El pintor Francisco Alarcón Tapia, quien durante más de 30 años pintó la alegoría de la Feria para el cartel promocional de la misma, nos pone al tanto de la creación del Museo de Cultura Popular guerrerense que promovió el gobernador Alejandro Cervantes Delgado y del que se instalaron cinco salas de “artesanía, lacas, joyería, juguetería, danzas y música, comida, trajes y ceremonias…, cinco salas muy hermosas, y en bodega dejamos cinco veces de objetos para cambiar cinco veces las salas… Lo que tiene el Museo de la Máscara en Acapulco no llega ni al cinco por ciento de lo que nosotros creamos”.
Salió Cervantes, José Francisco Ruiz Massieu entró de gobernador y el Museo fue saqueado por su gente: “Yo me encontré después en una tienda de artesanías en el centro de Acapulco máscaras que pasaron por mis manos y que estaban en venta”, afirma Alarcón Tapia.

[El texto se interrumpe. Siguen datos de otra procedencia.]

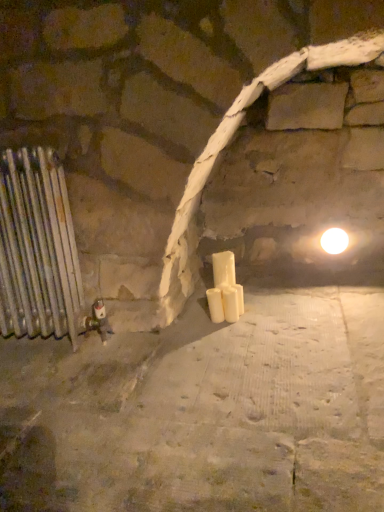
Question: Does white glossy light bulb at upper right have a lesser height compared to white matte candle at center, arranged as the second candle when viewed from the right?

Choices:
 (A) no
 (B) yes

Answer: (B)

Question: Can white matte candle at center, arranged as the second candle when viewed from the right, be found inside white glossy light bulb at upper right?

Choices:
 (A) yes
 (B) no

Answer: (B)

Question: Does white glossy light bulb at upper right turn towards white matte candle at center, arranged as the second candle when viewed from the right?

Choices:
 (A) no
 (B) yes

Answer: (A)

Question: Can you confirm if white glossy light bulb at upper right is wider than white matte candle at center, arranged as the second candle when viewed from the right?

Choices:
 (A) yes
 (B) no

Answer: (A)

Question: Considering the relative sizes of white glossy light bulb at upper right and white matte candle at center, acting as the 1th candle starting from the left, in the image provided, is white glossy light bulb at upper right bigger than white matte candle at center, acting as the 1th candle starting from the left,?

Choices:
 (A) yes
 (B) no

Answer: (A)

Question: Is white glossy light bulb at upper right in front of white matte candle at center, arranged as the second candle when viewed from the right?

Choices:
 (A) no
 (B) yes

Answer: (A)

Question: Is white matte candle at center, arranged as the second candle when viewed from the right, shorter than white glossy light bulb at upper right?

Choices:
 (A) no
 (B) yes

Answer: (A)

Question: From a real-world perspective, is white matte candle at center, arranged as the second candle when viewed from the right, located beneath white glossy light bulb at upper right?

Choices:
 (A) yes
 (B) no

Answer: (A)

Question: Is white matte candle at center, acting as the 1th candle starting from the left, positioned before white glossy light bulb at upper right?

Choices:
 (A) yes
 (B) no

Answer: (A)

Question: From the image's perspective, is white matte candle at center, acting as the 1th candle starting from the left, over white glossy light bulb at upper right?

Choices:
 (A) no
 (B) yes

Answer: (A)

Question: Considering the relative sizes of white matte candle at center, arranged as the second candle when viewed from the right, and white glossy light bulb at upper right in the image provided, is white matte candle at center, arranged as the second candle when viewed from the right, taller than white glossy light bulb at upper right?

Choices:
 (A) no
 (B) yes

Answer: (B)

Question: Is white matte candle at center, arranged as the second candle when viewed from the right, facing towards white glossy light bulb at upper right?

Choices:
 (A) yes
 (B) no

Answer: (B)

Question: Considering the relative sizes of silver metallic radiator at left and white matte candle at center, which ranks as the first candle in right-to-left order, in the image provided, is silver metallic radiator at left smaller than white matte candle at center, which ranks as the first candle in right-to-left order,?

Choices:
 (A) yes
 (B) no

Answer: (B)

Así pues, los viejos tlacololeros, y sus herederos, le han ido explicando al Lhector significado, organización, música, sones, pasos, anécdotas, personas, calles, recorridos, casas y todo lo que tiene qué ver con los tlacololeros, la danza madre de Chilpancingo, como la llama Contreras Organista. A través de su plática también advertimos las dificultades que los impulsores de la danza han tenido que afrontar y vencer para que no se pierda la tradición, y como queda claro que ya piteros y bailarines se comen pasos y cobran por bailar y que sin el patrocinio del gobierno no baila el tlacololero, en un instante de confusión podemos creer que ellos son sobrevivientes y el libro un testamento de la tradición, aunque resulte obvio que su intención es remarcar la vitalidad de la danza y enaltecerla como símbolo de identidad regional, y que Contreras Organista es uno de sus escasos, sinceros y nobles promotores.
“Qué bueno que tú sigues en ese terreno –le dice al respecto Pancho Alarcón–, empujando culturalmente, me emociona que no pierdes la oportunidad de escribir notas en tu periódico, hablando de nuestra cultura, de lo que somos y no debe perderse”. Este pozole verde termina dándole las gracias y festejando a Héctor “por todo lo que rescata y crea con auténtico y abstemio fervor chilpancingueño”, como escribí en El Sur, cuando platicamos sobre El Espíritu de la Feria (6 y 7 enero 2007).